▸ **SUPPLIED INFORMATION**

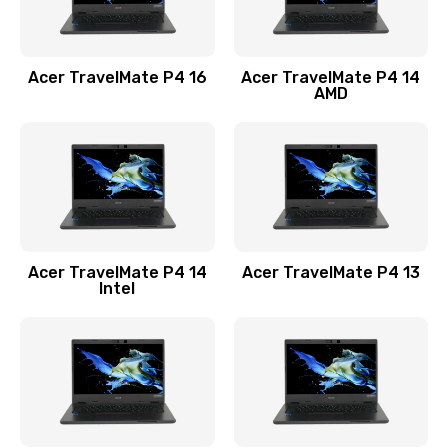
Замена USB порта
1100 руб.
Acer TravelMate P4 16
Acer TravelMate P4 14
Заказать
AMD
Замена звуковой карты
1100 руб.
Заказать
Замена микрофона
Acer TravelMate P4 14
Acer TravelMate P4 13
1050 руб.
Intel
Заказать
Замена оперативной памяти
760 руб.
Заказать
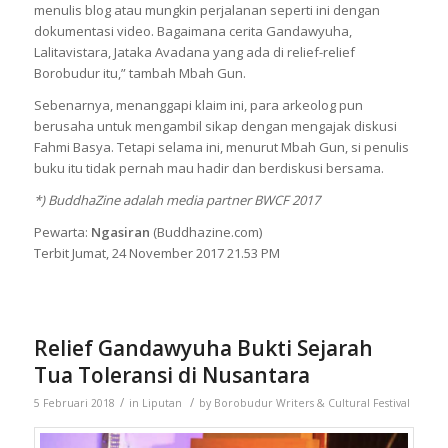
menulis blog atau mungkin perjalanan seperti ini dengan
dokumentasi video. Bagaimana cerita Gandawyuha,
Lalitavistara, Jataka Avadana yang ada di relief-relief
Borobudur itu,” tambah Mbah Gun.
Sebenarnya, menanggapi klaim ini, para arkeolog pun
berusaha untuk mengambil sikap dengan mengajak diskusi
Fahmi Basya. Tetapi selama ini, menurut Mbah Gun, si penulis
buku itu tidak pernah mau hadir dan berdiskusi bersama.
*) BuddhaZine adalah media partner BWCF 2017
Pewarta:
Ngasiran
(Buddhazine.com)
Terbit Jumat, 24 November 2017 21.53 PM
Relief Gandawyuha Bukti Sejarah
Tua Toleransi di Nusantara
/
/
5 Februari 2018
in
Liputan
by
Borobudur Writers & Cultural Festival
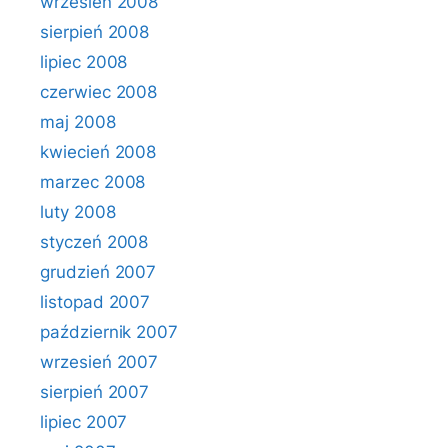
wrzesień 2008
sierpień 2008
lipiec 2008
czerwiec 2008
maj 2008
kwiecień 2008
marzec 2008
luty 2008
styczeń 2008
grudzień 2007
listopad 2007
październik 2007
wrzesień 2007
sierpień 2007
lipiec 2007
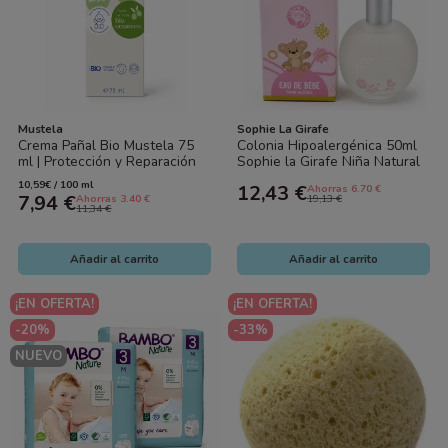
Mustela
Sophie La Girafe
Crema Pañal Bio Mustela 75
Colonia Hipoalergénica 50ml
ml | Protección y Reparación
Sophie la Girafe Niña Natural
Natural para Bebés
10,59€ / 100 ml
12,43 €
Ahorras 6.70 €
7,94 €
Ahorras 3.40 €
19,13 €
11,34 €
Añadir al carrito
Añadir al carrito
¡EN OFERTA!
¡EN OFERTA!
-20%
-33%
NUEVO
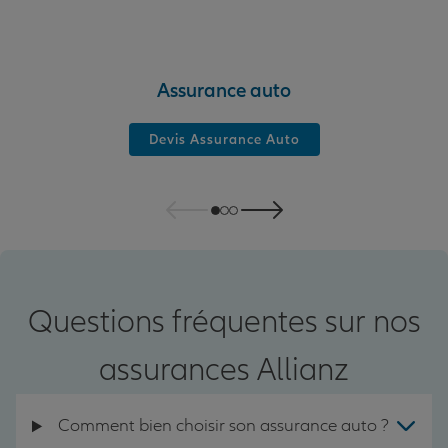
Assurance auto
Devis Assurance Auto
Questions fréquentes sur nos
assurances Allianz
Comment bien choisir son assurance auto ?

--

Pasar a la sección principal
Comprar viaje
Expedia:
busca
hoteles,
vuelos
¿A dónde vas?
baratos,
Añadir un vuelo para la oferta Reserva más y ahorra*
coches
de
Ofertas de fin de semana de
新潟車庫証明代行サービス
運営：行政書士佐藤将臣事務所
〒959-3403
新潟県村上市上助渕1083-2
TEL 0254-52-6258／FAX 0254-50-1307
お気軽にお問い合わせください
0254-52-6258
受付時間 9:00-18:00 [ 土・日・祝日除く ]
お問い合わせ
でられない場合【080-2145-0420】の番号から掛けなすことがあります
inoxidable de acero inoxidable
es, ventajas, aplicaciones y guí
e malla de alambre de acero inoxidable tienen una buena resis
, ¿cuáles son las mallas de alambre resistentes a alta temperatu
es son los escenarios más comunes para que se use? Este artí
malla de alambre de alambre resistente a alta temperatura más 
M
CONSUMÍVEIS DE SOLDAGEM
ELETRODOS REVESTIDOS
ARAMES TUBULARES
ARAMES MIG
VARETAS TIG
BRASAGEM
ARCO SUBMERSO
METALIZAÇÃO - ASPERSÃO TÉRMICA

▸ **TASK DETAILS**
Within the entries above, find the string "Mbah" and return each line that holds it.

▸ **RESPONSE TO THIS TASK**
Borobudur itu,” tambah Mbah Gun.
Fahmi Basya. Tetapi selama ini, menurut Mbah Gun, si penulis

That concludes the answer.